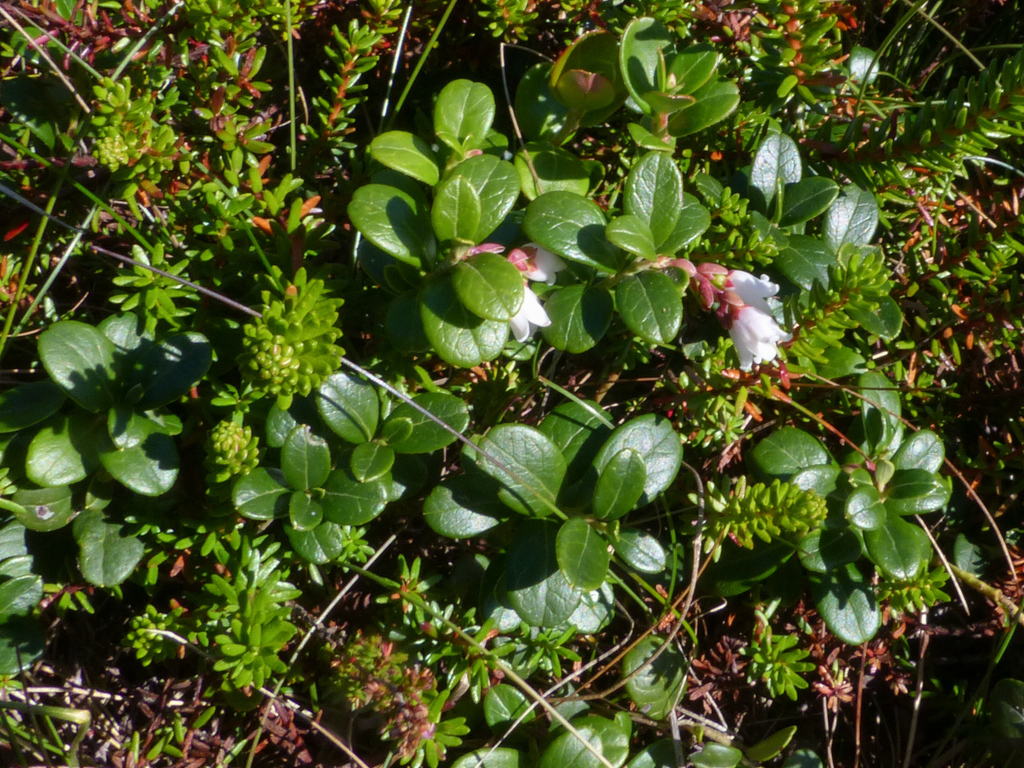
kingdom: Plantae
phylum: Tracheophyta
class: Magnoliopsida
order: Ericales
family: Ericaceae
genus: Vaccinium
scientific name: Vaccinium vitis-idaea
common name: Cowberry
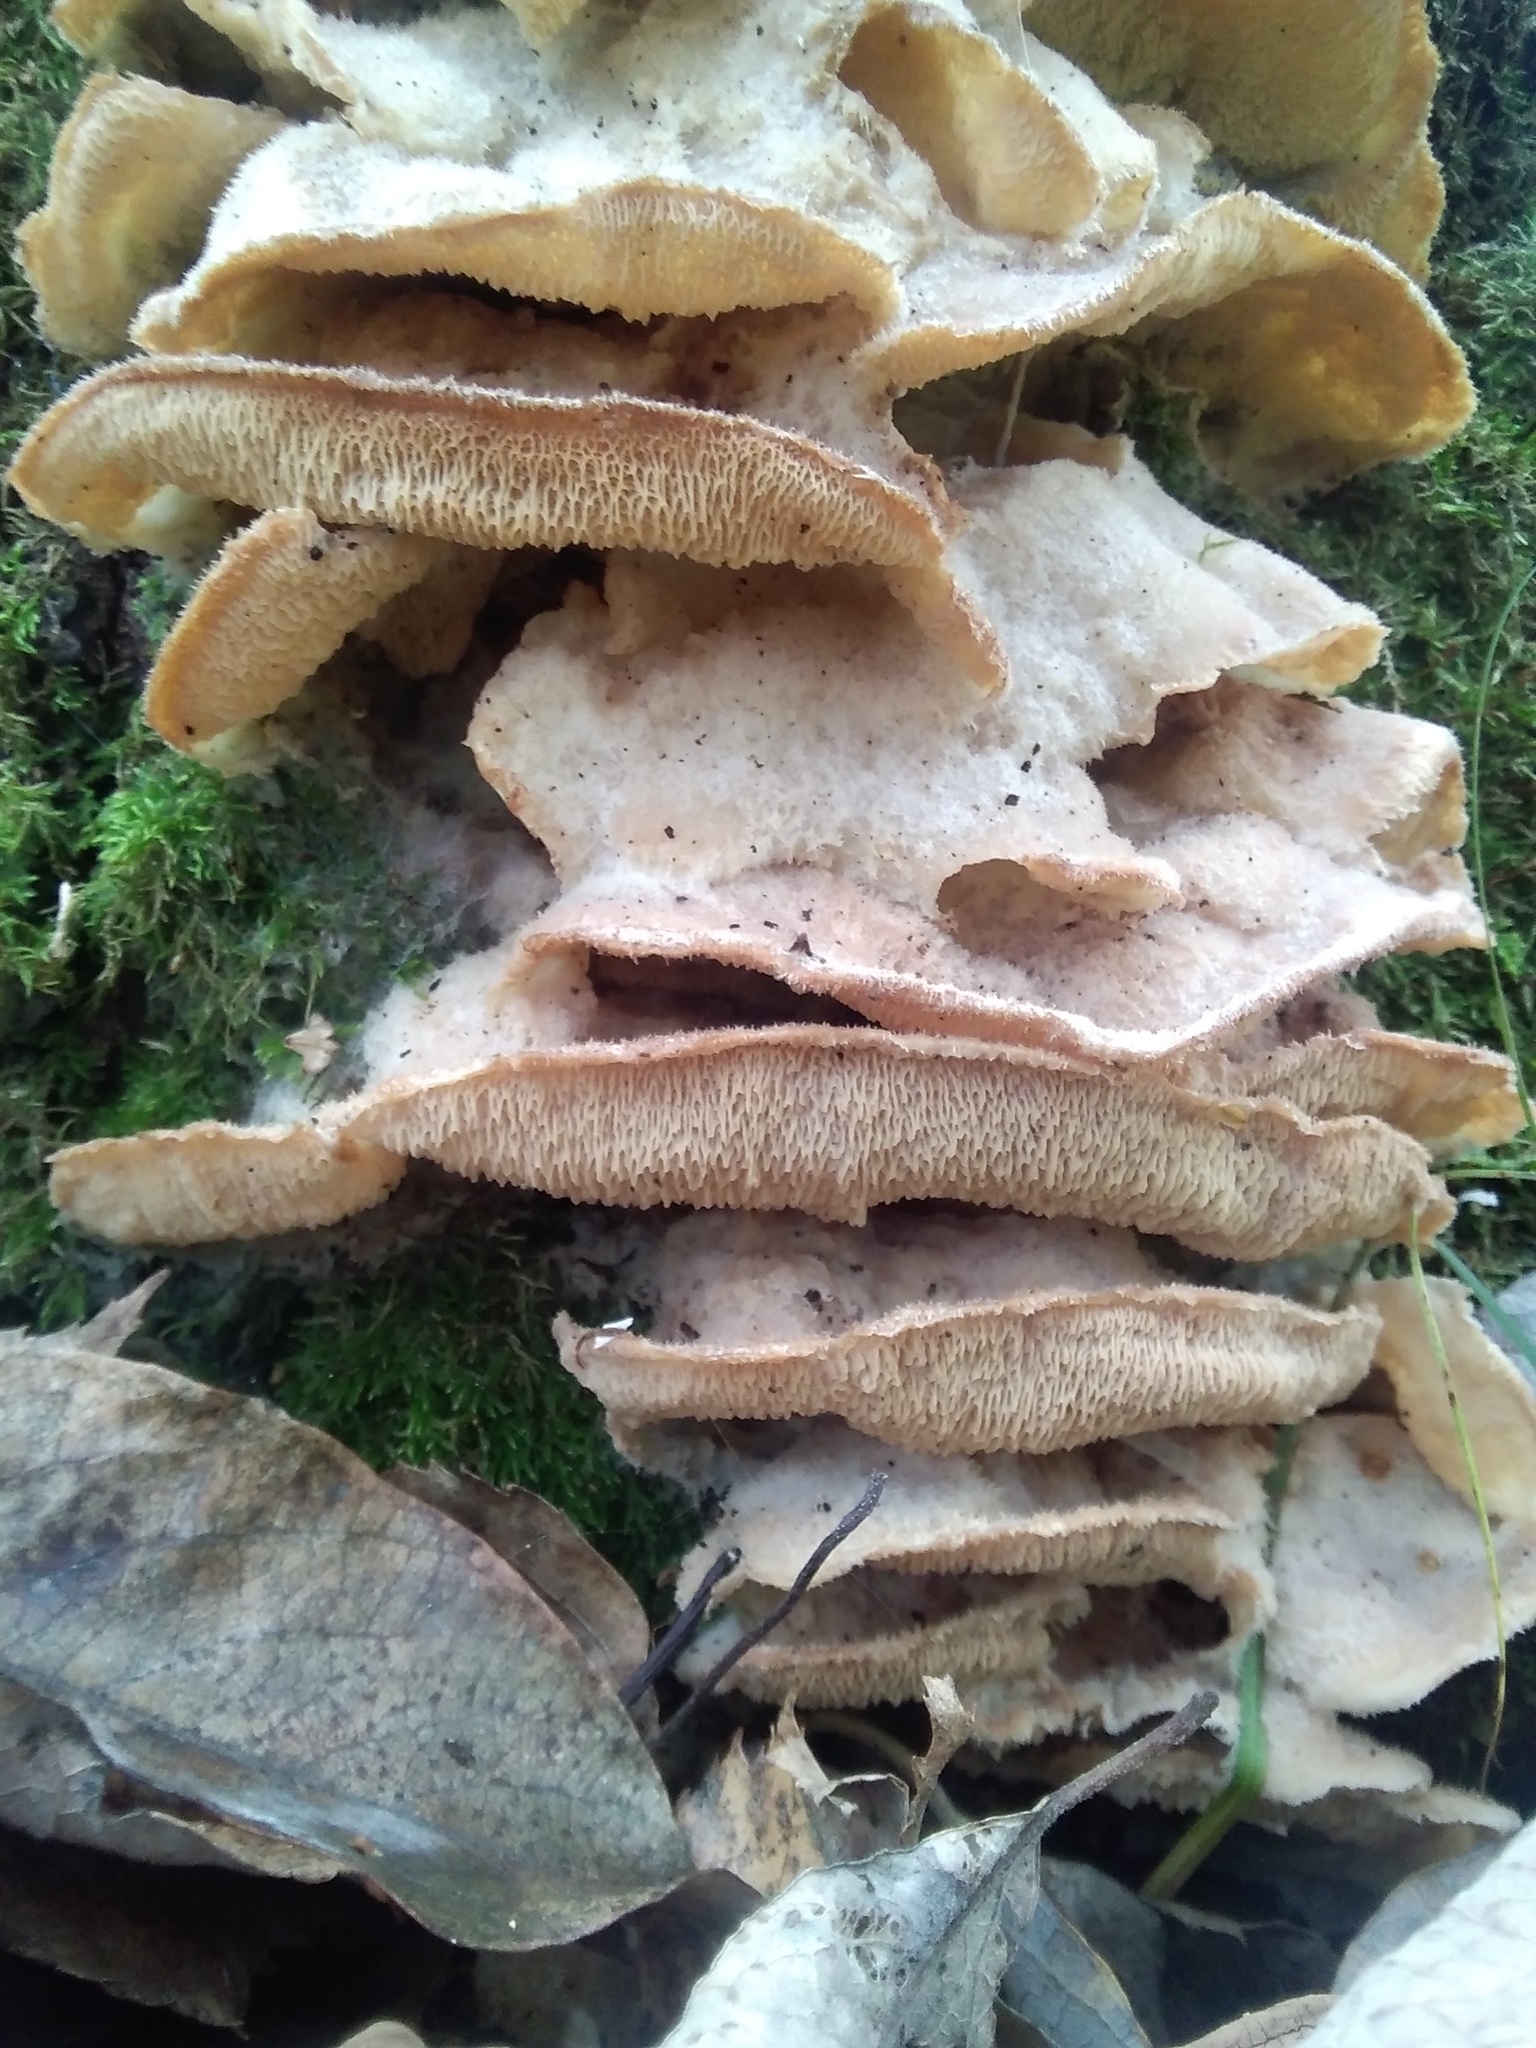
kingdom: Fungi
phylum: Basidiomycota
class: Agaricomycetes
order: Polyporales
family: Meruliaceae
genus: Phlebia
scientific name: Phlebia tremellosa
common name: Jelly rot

········

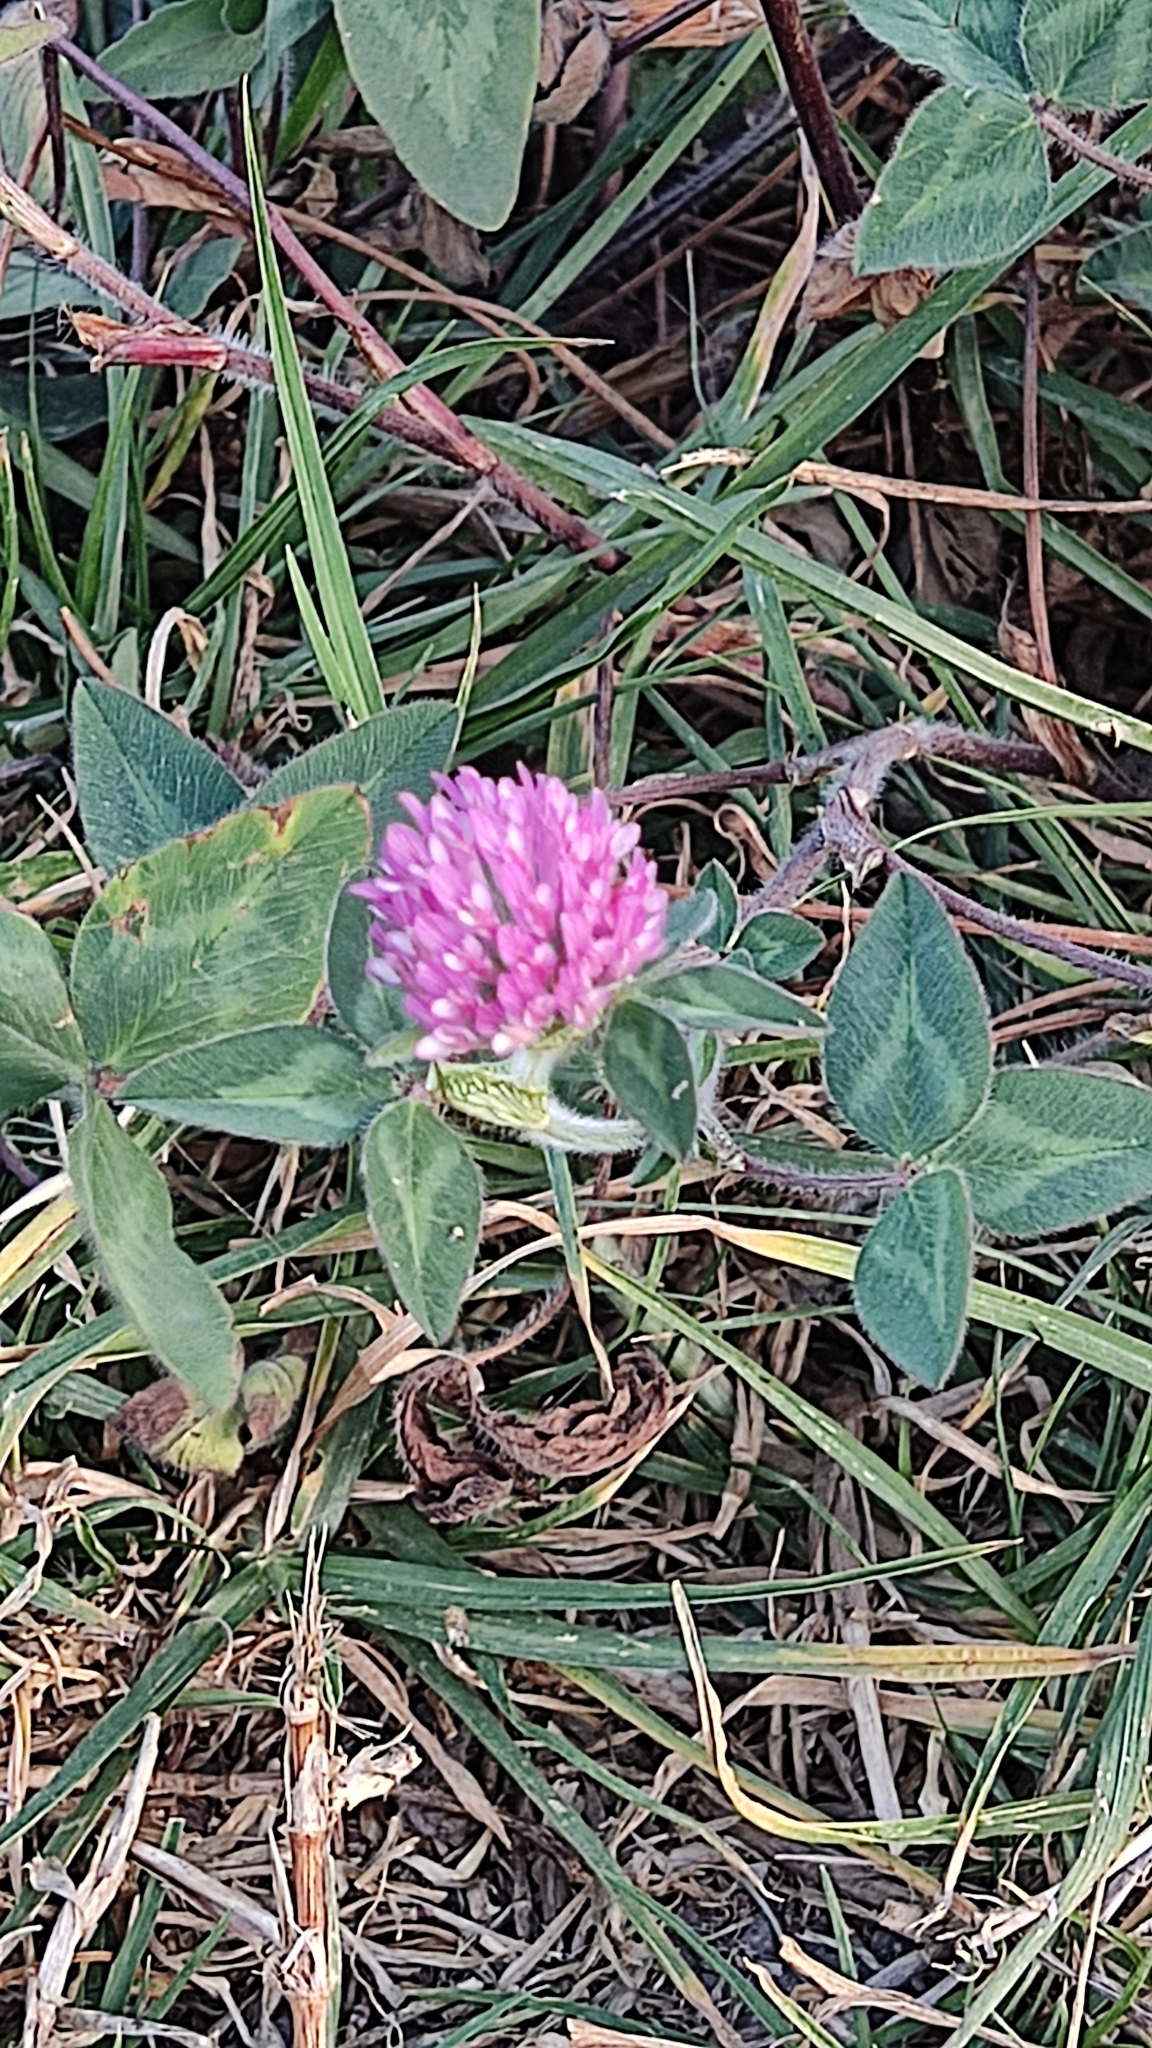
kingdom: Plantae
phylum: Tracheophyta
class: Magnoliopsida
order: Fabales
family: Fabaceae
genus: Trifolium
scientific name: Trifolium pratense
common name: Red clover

········

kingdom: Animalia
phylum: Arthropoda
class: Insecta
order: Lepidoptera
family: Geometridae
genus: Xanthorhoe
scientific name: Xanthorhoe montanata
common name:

········

▶ CHALLENGE
Render the entries from the line containing "order: Ericales" to the line containing "scientific name: Phlebia tremellosa", both included, as a Markdown table with the columns Row and Line. Number each line in order, and leave out blank lines and pictures.

▶ REPLY TO THE TASK
| Row | Line |
|---|---|
| 1 | order: Ericales |
| 2 | family: Ericaceae |
| 3 | genus: Vaccinium |
| 4 | scientific name: Vaccinium vitis-idaea |
| 5 | common name: Cowberry |
| 6 | kingdom: Fungi |
| 7 | phylum: Basidiomycota |
| 8 | class: Agaricomycetes |
| 9 | order: Polyporales |
| 10 | family: Meruliaceae |
| 11 | genus: Phlebia |
| 12 | scientific name: Phlebia tremellosa |